Pour le général à la retraite, il n'y a pas de raison de penser que les Ukrainiens ne sont pas derrière ce coup dur porté à l'armée russe. "Il faut arrêter de penser que les Ukrainiens ne peuvent pas escalader dans les attaques alors que les Russes n’arrêtent pas de le faire", affirme-t-il.

Surtout, la chute du Moskva marque un tournant dans la guerre. Ce qui devait être éclair vire à l'enlisement. Sur BFMTV jeudi, Ulysse Gosset, notre éditorialiste spécialisé sur les relations internationales, rappelait:

"L'offensive russe devait durer une semaine. Finalement c'est un échec sur plusieurs plans. Poutine a réussi à réunifier les Ukrainiens, la résistance face à la prise de Kiev s'est accentuée, et la communication de Zelensky fait qu'il est devenu le symbole de la résistance de toute une nation."

Il est notamment reproché à Poutine d'avoir sous-estimé la volonté de combattre des Ukrainiens.
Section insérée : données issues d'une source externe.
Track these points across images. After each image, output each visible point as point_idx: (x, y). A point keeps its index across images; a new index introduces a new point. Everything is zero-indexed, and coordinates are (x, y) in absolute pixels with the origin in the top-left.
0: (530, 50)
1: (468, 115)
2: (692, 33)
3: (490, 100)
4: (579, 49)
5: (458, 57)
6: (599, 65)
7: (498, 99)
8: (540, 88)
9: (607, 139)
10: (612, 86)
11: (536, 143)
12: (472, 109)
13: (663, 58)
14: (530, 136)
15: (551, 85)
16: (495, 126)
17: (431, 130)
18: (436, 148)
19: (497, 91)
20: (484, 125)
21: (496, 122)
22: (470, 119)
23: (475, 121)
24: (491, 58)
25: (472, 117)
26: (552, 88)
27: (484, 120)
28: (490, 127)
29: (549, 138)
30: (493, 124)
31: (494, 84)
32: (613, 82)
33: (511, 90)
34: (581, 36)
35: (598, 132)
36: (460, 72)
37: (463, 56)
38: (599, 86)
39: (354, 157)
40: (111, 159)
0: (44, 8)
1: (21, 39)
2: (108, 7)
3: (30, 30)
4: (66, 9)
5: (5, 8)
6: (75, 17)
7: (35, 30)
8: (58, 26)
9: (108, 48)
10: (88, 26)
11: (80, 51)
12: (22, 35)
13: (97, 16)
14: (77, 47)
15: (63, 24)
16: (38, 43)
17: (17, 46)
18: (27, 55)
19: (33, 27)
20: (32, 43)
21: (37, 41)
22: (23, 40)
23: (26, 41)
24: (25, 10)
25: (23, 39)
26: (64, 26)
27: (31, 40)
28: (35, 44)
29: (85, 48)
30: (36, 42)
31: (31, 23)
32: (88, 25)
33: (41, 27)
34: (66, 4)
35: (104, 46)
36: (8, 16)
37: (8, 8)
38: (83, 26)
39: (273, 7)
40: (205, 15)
Pour le général Trinquand, "depuis 2014 l'Ukraine s'est unie et cette invasion ne fait que renforcer cette union".

Enfin, ce revers est d'autant important pour la Russie que Poutine souhaite terminer son offensive avant le défilé militaire du 9 mai marquant sur la Place Rouge la victoire soviétique sur les nazis en 1945.